Come up with Easy Meals to Prep Planning your meals for the week doesn’t have to be complicated. At first it might seem a little daunting, but it’s surprising how many different meals you can make with just a limited number of ingredients.

Check out this 5 day sample meal plan.

If you’re not ready to commit to a full meal prep just yet, keep it simple. LA Life Chef Seth Santoro suggests no-fuss combinations like chicken, brown rice, and broccoli for dinner, and salmon, roasted carrots, and spinach for lunch. To add flavor without calories, stock up on herbs and spices.

Once you have your meal prep recipe list set, check your pantry and fridge for ingredients, make a list, and head to the store!
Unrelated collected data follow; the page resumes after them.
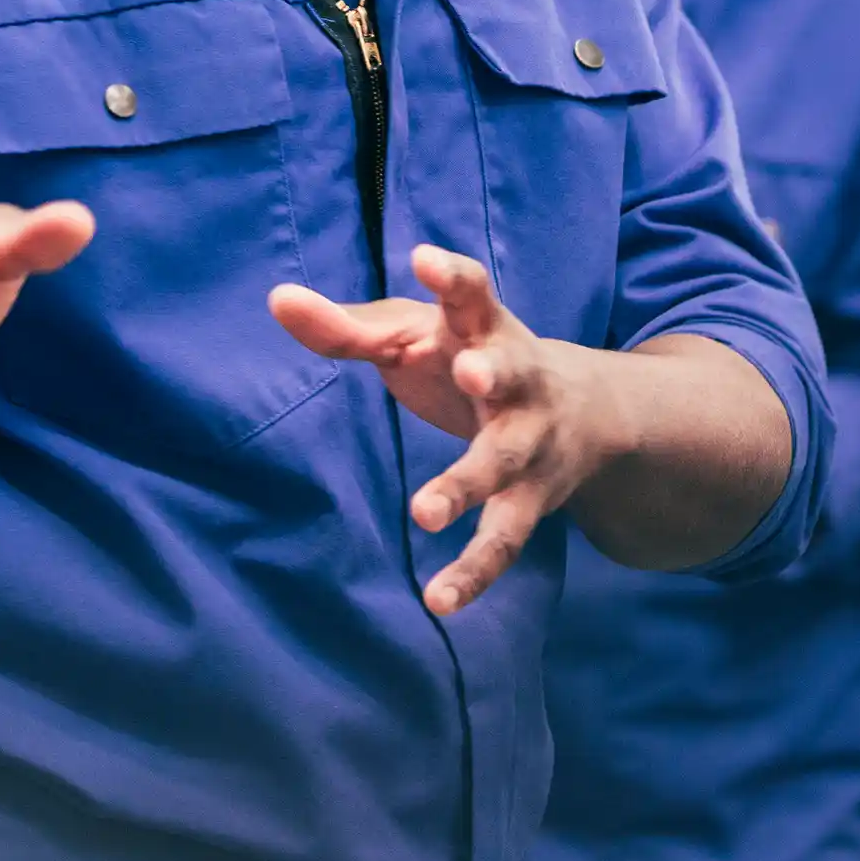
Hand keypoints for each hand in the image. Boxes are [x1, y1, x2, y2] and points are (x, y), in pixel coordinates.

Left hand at [271, 246, 611, 616]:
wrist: (584, 410)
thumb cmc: (469, 357)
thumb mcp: (415, 334)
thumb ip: (347, 327)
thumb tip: (275, 299)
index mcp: (483, 328)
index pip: (474, 292)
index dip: (453, 277)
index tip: (425, 259)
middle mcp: (517, 380)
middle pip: (510, 372)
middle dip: (494, 371)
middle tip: (472, 371)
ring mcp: (529, 442)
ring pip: (505, 463)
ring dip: (469, 483)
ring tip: (425, 512)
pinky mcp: (531, 499)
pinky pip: (504, 539)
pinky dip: (474, 573)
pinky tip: (438, 602)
Prep Staples to Use Later Once you’re comfortable meal prepping, Seth Santoro recommends preparing staples — like rice, oats, lentils, and yams — in bulk. You’ll return to them again and again and they can take the longest to cook. “You can make a pot of rice, use some now for a meal, refrigerate a portion, and freeze a portion to be used later, he says.

3 More Tips for Easy Meal Prep:

  • Include some no-cook recipes in your meal prep. Snacks like Shakeology and foods that don’t require cooking (like salads and overnight oats) can help save time in the prep process. Here’s a popular no-cook meal prep to get you started.

  • When prepping, use the oven to cook several things at once. Veggies can generally roast together, and there’s a reason that sheet pan dinners are becoming so popular.

  • Don’t shy away from the Crockpot or the Insta Pot. The former has long been a meal prep maven’s kitchen staple and the latter is quickly becoming one. They’re time savers – just add ingredients, set, and forget. While it’s doing the work on one recipe, you have time to focus on another.